Woman made to clean hotels for £1.80 an hour and live in cockroach-infested home

A labourer was made to clean bedrooms at a hotel for £1.80 an hour and live in cockroach-infested hovel.

The Romanian woman, who spoke behind a screen in court today, was promised a better life in the UK by brothers Valentin, Grigore and Alexandru Lupu.

But she and multiple other victims were exploited in a scam which earned the brothers £2.5million in five years.

Police eventually found more than 30 men and women cooped up in a three-bedroom terraced house in Barking, east London, which was infested with cockroaches.

"There was a curtain in the middle of the room where they had beds and the curtain was separating the couples from the men," the woman, who was recruited from a bar in Romania, said.


"I said four because in fact there were many more and I was never sure of the names.

"You can imagine I would change in the bathroom, but I could not sleep in at ease in my PJs. The curtain would move it would be pulled across because they had to get to the door.

"There was hot water, but it would stop precisely when you were having a bath. We were given a ration.

"The main part for switching the water on and off was in the kitchen.

"I was working around eight hours day seven days a week with one day off every two weeks."


Valentin Lupu, 24, Grigore, 39, and Alexandru, 43, were jailed for a total of 28 years at Blackfriars Crown Court today.

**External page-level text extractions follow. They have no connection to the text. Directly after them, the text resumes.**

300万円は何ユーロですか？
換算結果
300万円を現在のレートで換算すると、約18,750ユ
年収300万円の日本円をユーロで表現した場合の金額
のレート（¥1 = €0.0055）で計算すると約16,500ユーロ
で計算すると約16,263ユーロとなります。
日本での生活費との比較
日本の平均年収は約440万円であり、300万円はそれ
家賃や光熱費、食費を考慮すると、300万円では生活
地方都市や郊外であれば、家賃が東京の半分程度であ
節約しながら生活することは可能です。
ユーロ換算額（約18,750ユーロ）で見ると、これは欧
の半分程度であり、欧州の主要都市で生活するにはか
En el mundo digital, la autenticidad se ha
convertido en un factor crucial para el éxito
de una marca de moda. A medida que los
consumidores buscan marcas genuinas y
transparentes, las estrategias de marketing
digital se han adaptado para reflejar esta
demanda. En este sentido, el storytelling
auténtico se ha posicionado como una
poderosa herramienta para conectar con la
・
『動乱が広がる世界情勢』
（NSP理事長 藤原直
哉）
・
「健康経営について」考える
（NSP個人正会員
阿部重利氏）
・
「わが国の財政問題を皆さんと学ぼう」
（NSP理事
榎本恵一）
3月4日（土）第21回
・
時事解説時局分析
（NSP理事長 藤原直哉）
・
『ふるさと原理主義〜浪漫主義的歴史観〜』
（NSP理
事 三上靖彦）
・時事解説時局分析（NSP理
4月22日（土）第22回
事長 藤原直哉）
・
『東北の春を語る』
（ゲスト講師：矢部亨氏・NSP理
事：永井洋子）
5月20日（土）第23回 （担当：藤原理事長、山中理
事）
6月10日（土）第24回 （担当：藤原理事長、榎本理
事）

The court heard Valentin and Grigore Lupu would beat and threat any of those who raised objections to the oppressive regime.

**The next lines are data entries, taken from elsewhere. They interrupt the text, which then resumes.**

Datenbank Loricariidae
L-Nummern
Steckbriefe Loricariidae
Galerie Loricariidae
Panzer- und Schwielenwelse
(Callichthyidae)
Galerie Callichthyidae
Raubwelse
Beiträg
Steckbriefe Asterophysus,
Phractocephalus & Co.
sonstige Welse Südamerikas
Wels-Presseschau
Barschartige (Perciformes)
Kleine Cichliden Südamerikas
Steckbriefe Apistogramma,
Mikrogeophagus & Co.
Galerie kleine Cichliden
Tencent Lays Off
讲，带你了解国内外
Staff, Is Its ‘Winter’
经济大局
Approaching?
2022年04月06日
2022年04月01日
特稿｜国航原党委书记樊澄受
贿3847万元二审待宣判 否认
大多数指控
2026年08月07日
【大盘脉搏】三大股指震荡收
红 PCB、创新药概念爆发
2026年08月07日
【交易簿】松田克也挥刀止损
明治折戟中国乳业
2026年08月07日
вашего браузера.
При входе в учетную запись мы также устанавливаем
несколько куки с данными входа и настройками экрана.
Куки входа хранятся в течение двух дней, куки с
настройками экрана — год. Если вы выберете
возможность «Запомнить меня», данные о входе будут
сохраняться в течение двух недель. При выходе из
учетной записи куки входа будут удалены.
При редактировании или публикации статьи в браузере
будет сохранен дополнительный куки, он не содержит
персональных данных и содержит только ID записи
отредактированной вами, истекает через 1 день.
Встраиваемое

Grigore and Valentin Lupu were both jailed for ten years while Alexandru Lupu was sentenced to eight years imprisonment.

Sentencing, Judge Rajaav Shetty said: "This case involved the degradation of fellow human beings.

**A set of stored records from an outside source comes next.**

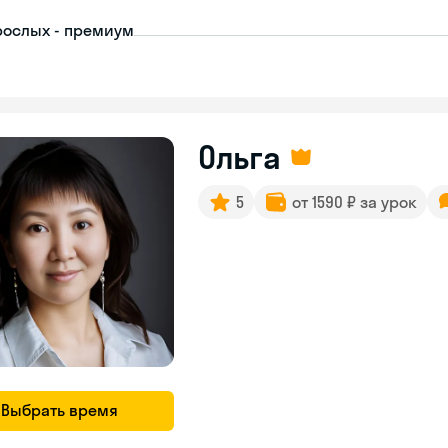
рослых - премиум
Ольга
5
от 1590 ₽ за урок
Выбрать время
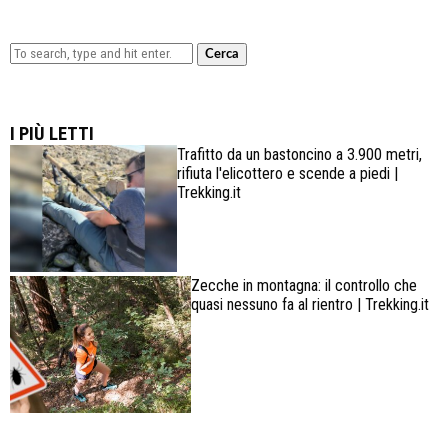
Cerca
Lowa Explorer GTX: la scarpa affidabile, leggera e
confortevole
I PIÙ LETTI
Trafitto da un bastoncino a 3.900 metri,
rifiuta l'elicottero e scende a piedi |
Trekking.it
Zecche in montagna: il controllo che
quasi nessuno fa al rientro | Trekking.it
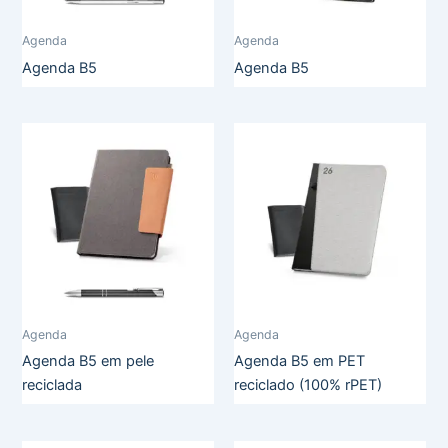
Agenda
Agenda
Agenda B5
Agenda B5
Agenda
Agenda
Agenda B5 em pele
Agenda B5 em PET
reciclada
reciclado (100% rPET)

"It involved the denial of their humanity and failure to recognise that these are human beings who feel pain and misery just like all of us.

"That disgusts me.

"In effect you were acting as gang masters. The workers were subject to debt bondage."

Valentin, and Grigore, from Ilford, east London, and Alexandru, of Forest Gate, east London, all denied but were convicted of conspiracy to require other persons to provide forced or compulsory labour.

Valentin and Grigore were also convicted of conspiracy to arrange or facilitate the transport of others with a view to exploitation and converting criminal property.

Alexandru was acquitted of converting criminal property.

Ian McLoughlin, prosecuting, told the court workers were forced to live in squalid conditions "with the cockroaches, the insects, the mice."

The Romanian woman lived at the property from 5 September until 14 November in 2015.